[Begin]
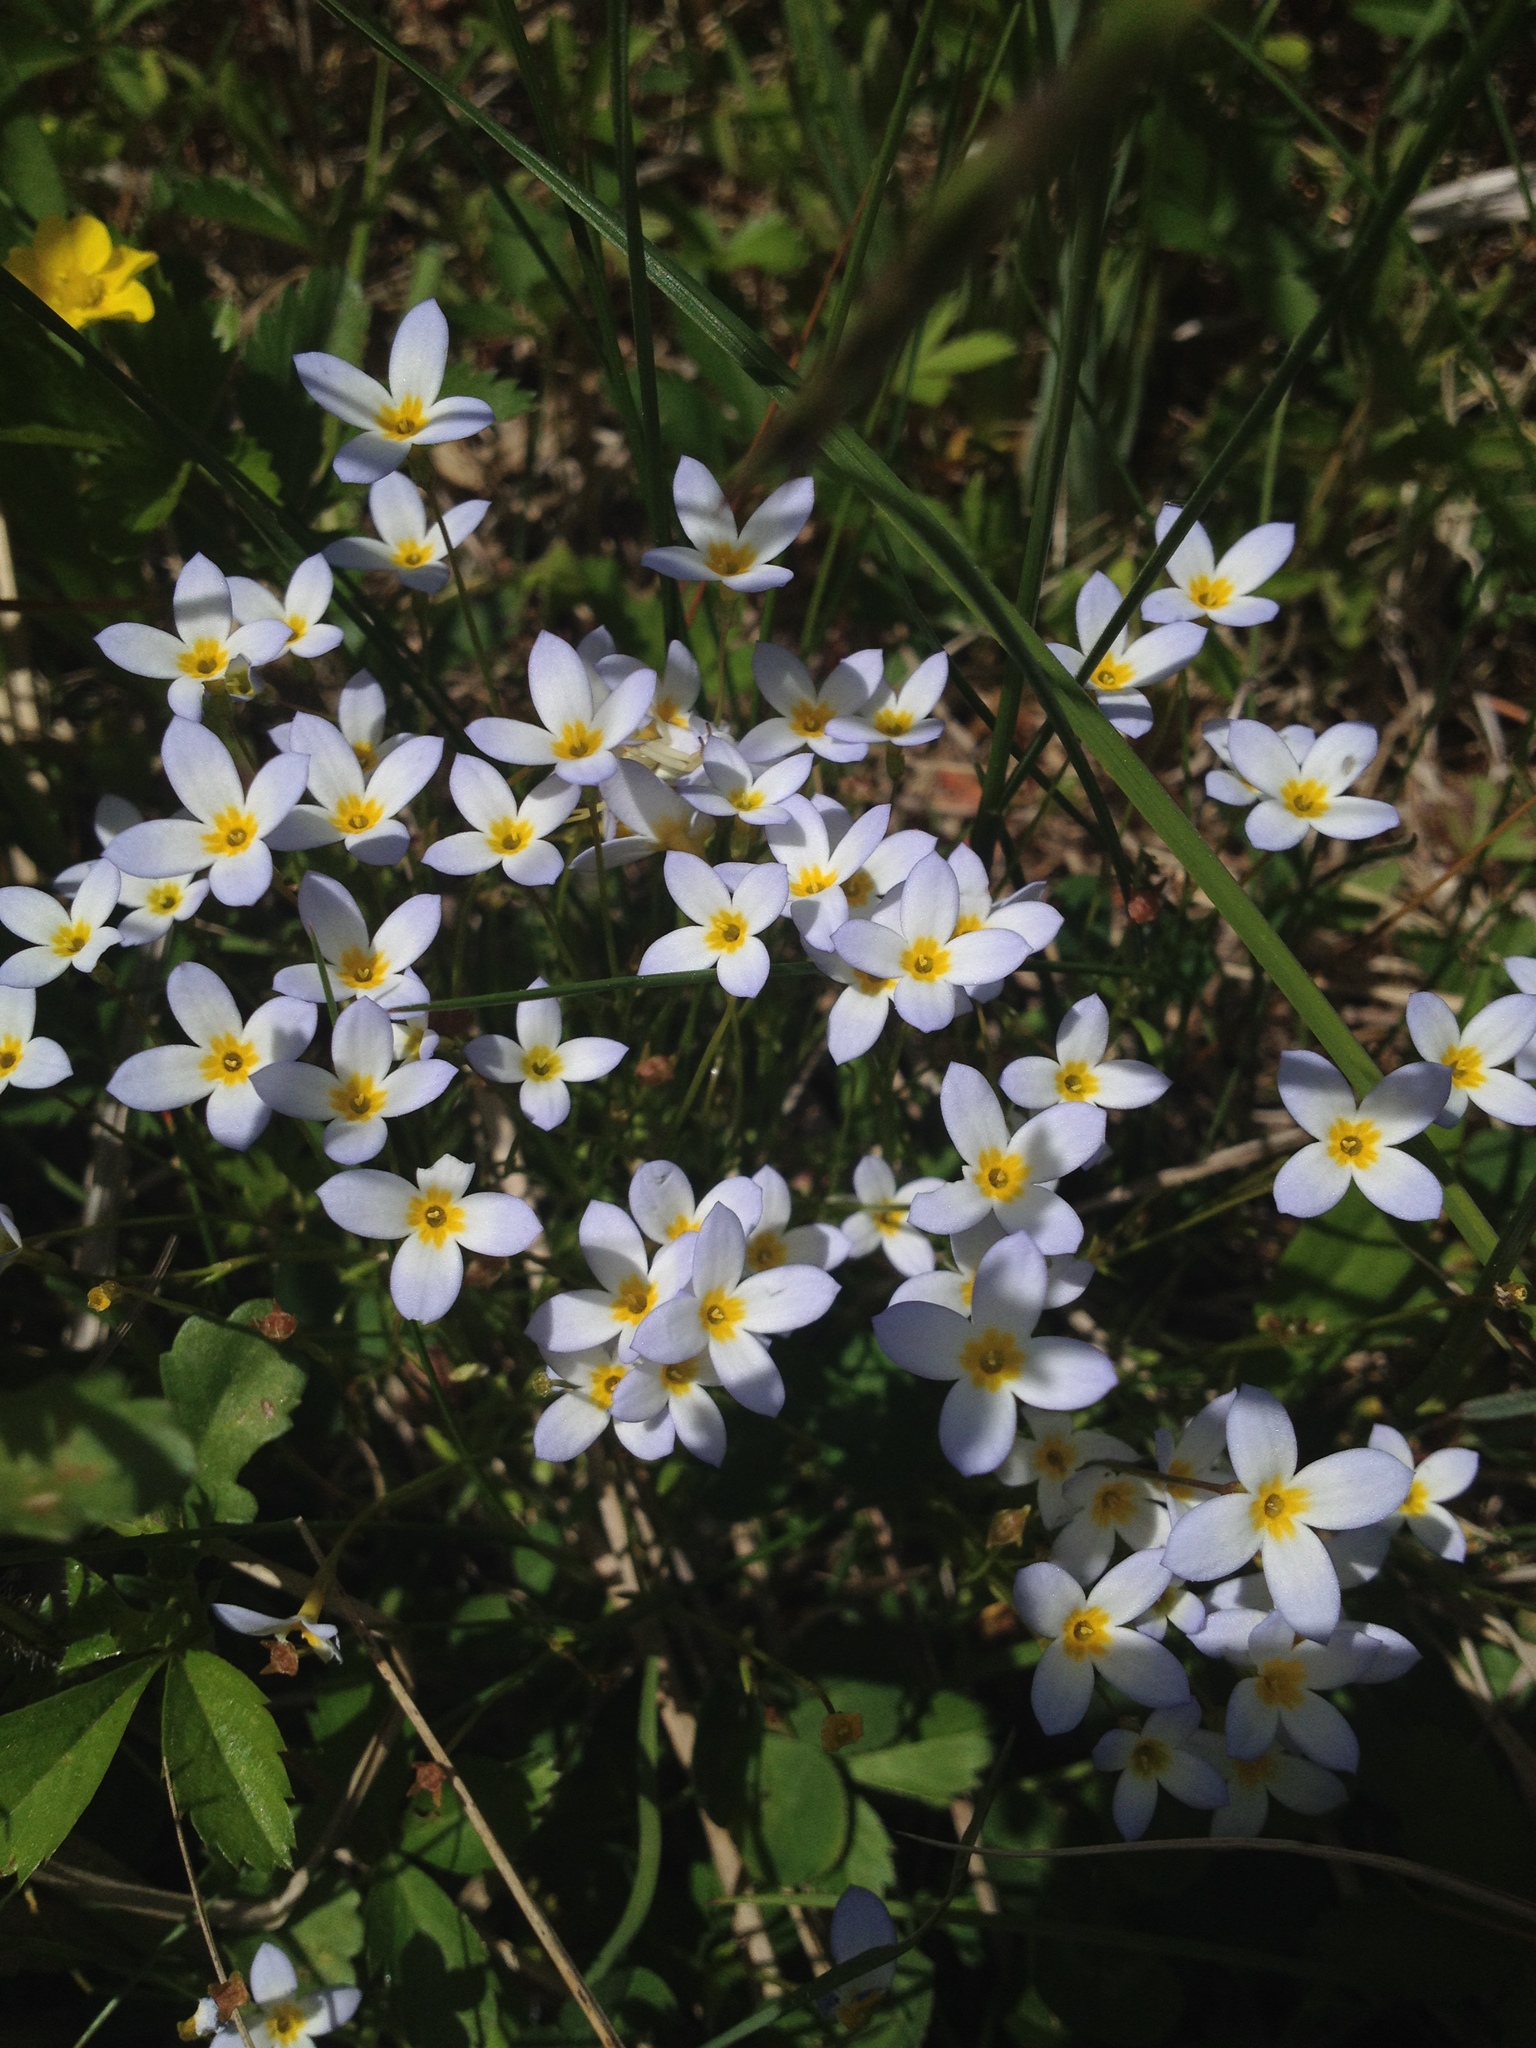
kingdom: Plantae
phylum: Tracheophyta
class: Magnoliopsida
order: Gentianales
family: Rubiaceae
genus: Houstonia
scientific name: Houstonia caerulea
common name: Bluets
[End]
[Begin]
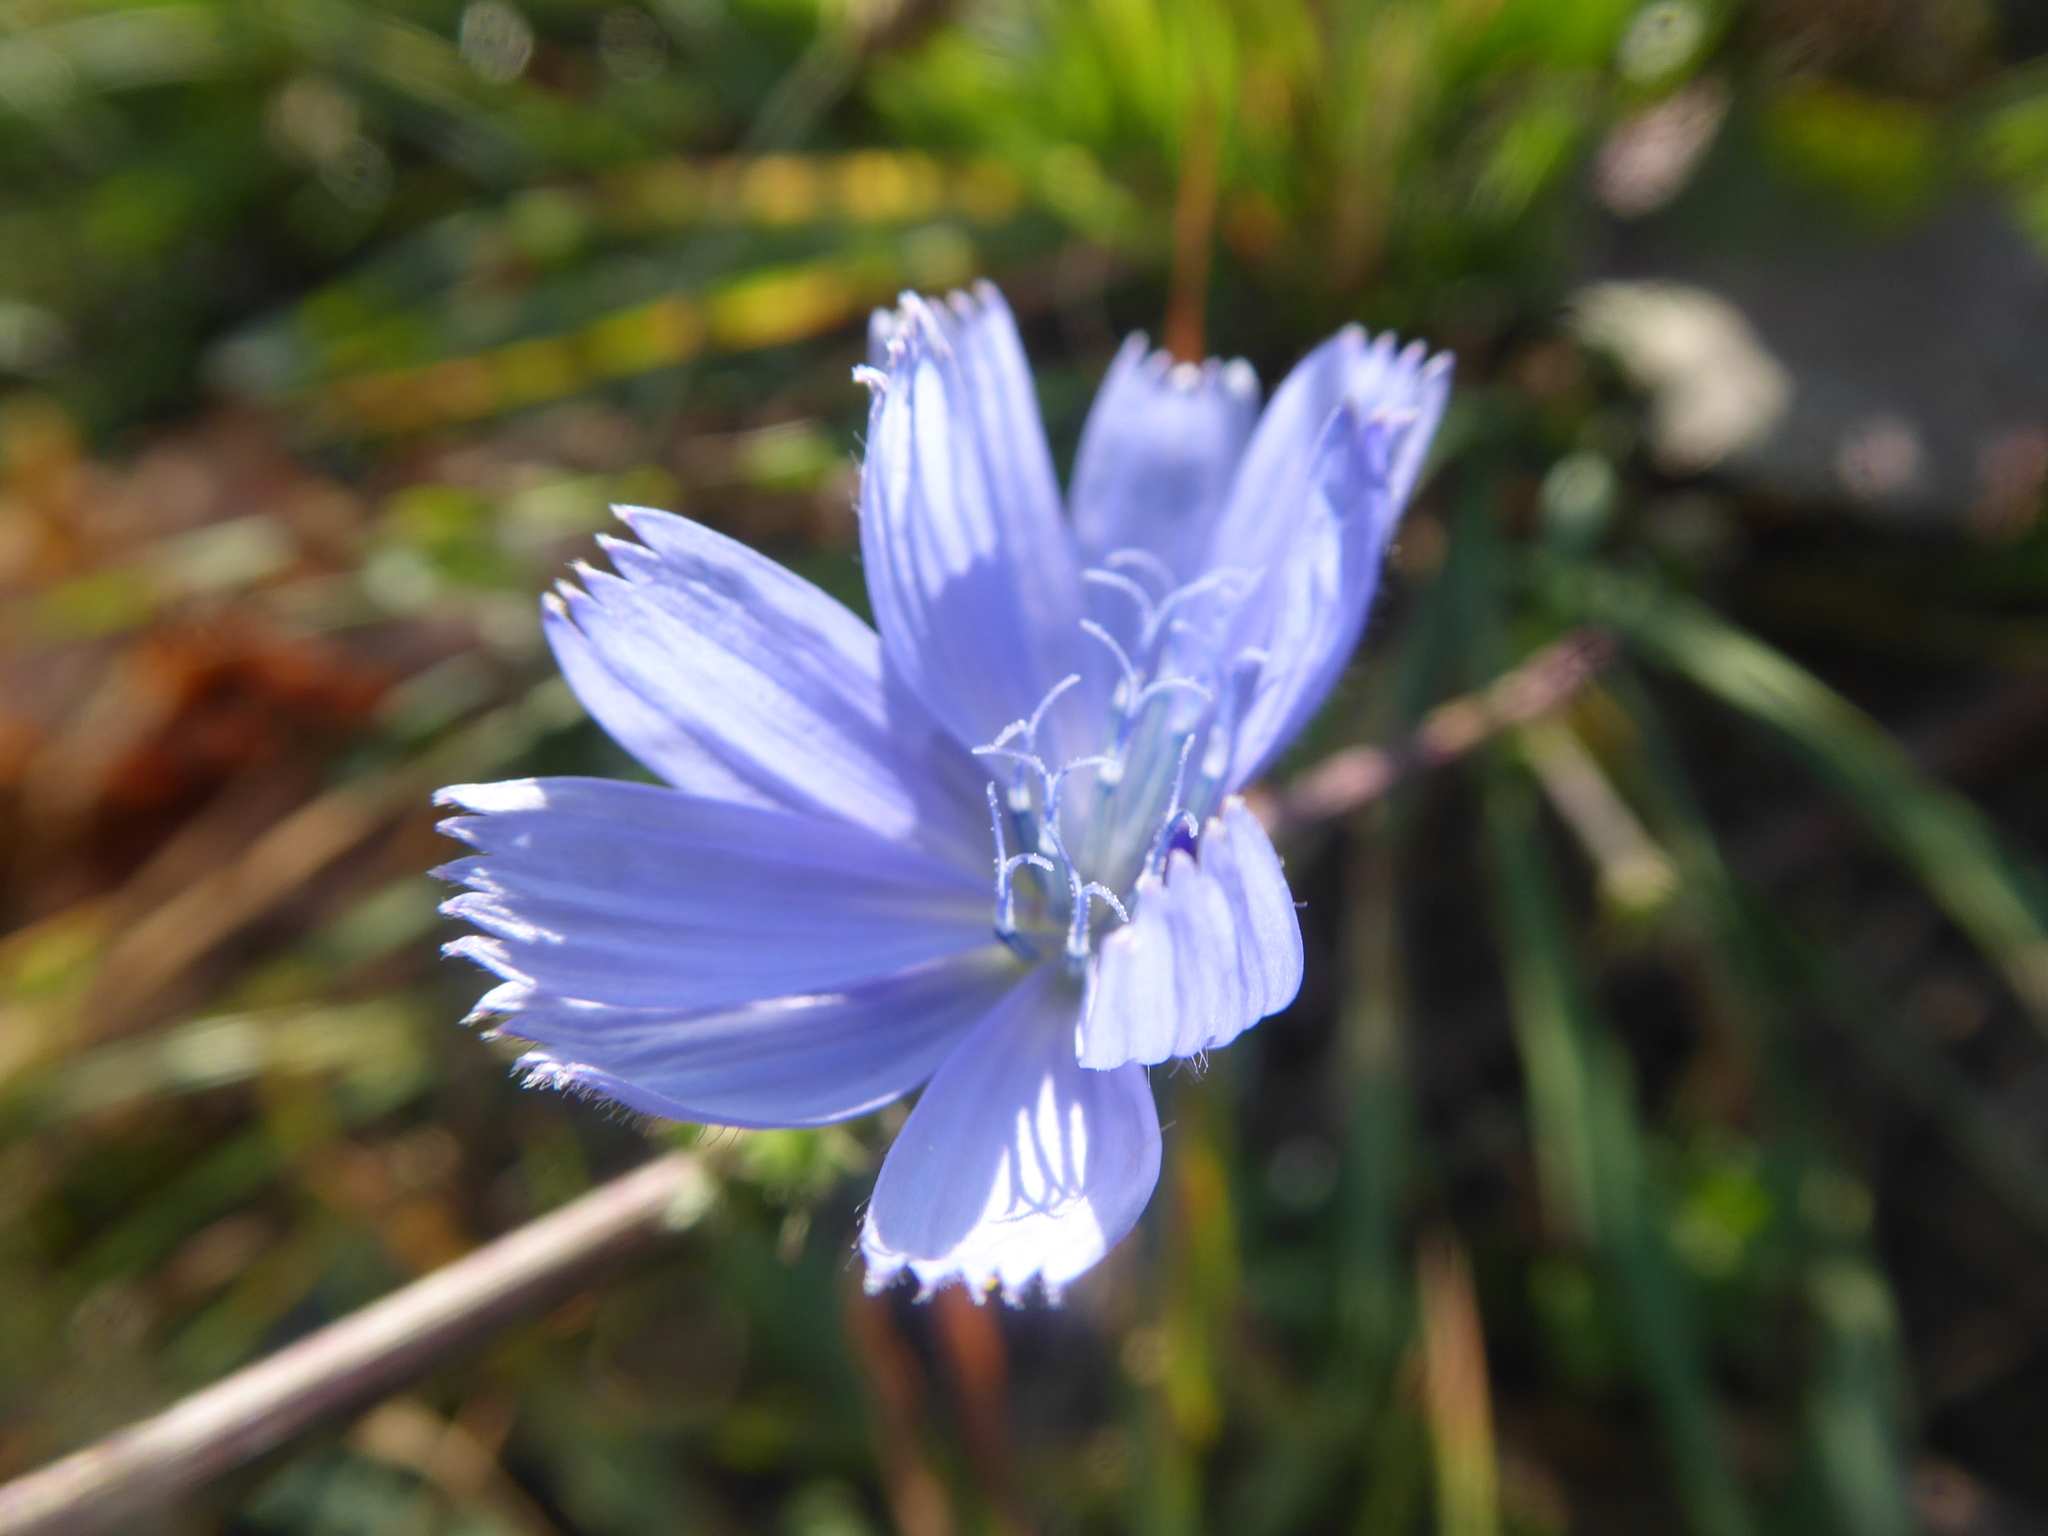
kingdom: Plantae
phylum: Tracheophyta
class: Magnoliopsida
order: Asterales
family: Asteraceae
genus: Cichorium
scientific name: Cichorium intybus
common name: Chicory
[End]
Exercise details: Put the listing into a two-column CSV with the columns field and entry, one row per line, each value in its own quoted field with line breaks turned into spaces. Begin at the line that has "order: Asterales" and stop after the line that has "common name: Chicory".

Exercise result:
field,entry
"order:","Asterales"
"family:","Asteraceae"
"genus:","Cichorium"
"scientific name:","Cichorium intybus"
"common name:","Chicory"